Barton has enjoyed the process enough to put together her own writing group funded with a $750 Faculty Write grant she has primarily used for snacks and caffeine, the twin engines that have propelled so much writing for so long. Her small group of six professors meets every Friday during the semester for three hours. It’s a small chunk of time the group protects and remains loyal to, Barton said.
“It’s all about lowering the barriers to getting into writing,” she said. “If we’re at home, we might do chores or watch our kids or make a snack and suddenly writing time is gone. So having a place that’s set up for writing just lowers that barrier.”
For writers who have hit a wall, Ahern-Dodson and co-author Monique Dufour offer a few helpful tips in a commentary published originally in Inside Higher Ed. They include:
Connect with your work: Rather than starting a writing session by naming a task, turn the task into a question. For instance, rather than telling yourself to write the methodology section, you might ask, “How did we select the cases we used in this comparative analysis?” Rather than focusing on filling in the footnotes on page 28, ask, “What are the most relevant sources about the main ideas on this page?” Questions animate your writing practice and bring renewed curiosity and energy to the work at hand.
Connect with others. Retreats offer writers a chance to work in the company of others. However, proximity does not automatically create community or a meaningful connection. Connection to others, not just dedicated writing time, is what supports many retreat goers. When we really take the time to share and listen and learn about our colleagues’ work, we can ask questions about the substance of each other’s projects and be engaged listeners. We can be inspired by others’ projects and may see relationships with our own. Connecting with others reminds us we are part of a larger scholarly community even as we work individually on our own projects.
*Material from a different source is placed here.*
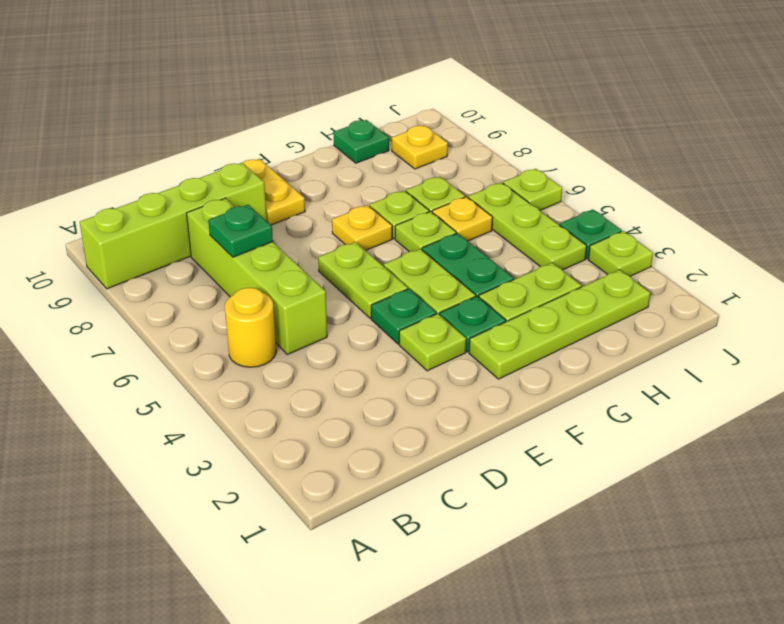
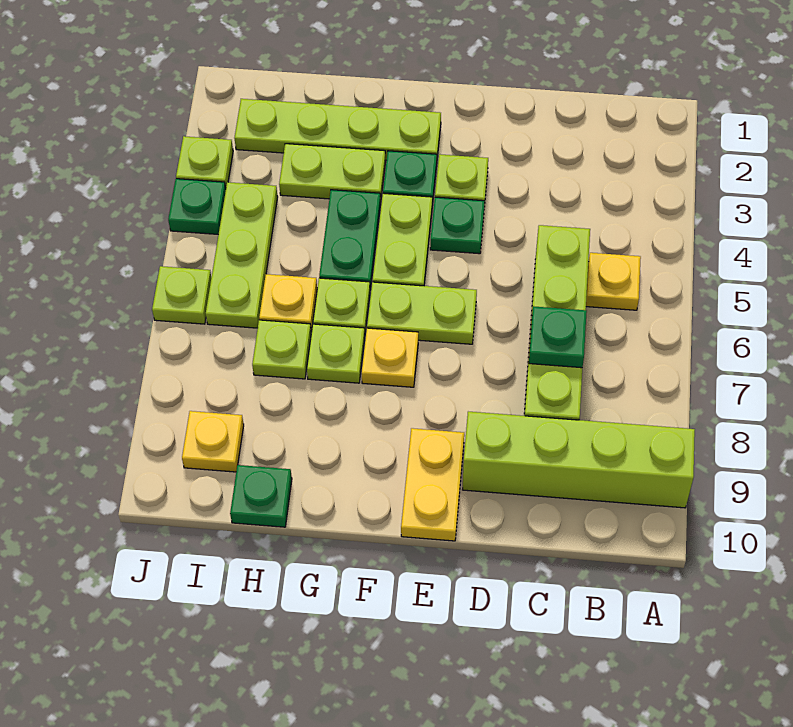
yellow 1x1 round brick [225,288,276,367] -> yellow 1x1 plate [586,253,641,310]
lime 1x2 plate [318,242,408,318] -> lime 1x2 plate turned to [367,282,477,344]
Join forces: Form writing groups at which you share your ideas and your writing experiences. Multidisciplinary and/or multi-institutional groups work very well for this kind of connection, because writers quickly discover that many writing challenges are not unique to their fields. Outside perspectives can bring fresh insight. Don’t just count words, publications and grant funding. And listen more than you talk. Invest your attention in one another’s questions and projects and truly root for your peers.
Keep the momentum going: At the end of each writing session, write down where you are leaving off and note the first thing you will do the next time that you work on this. (Advanced move: park on the downslope by asking yourself the next question you need to answer when you work on the project again.) Parking on the downslope builds connections between and across your writing sessions in ways that can, with practice, give you a feeling of momentum.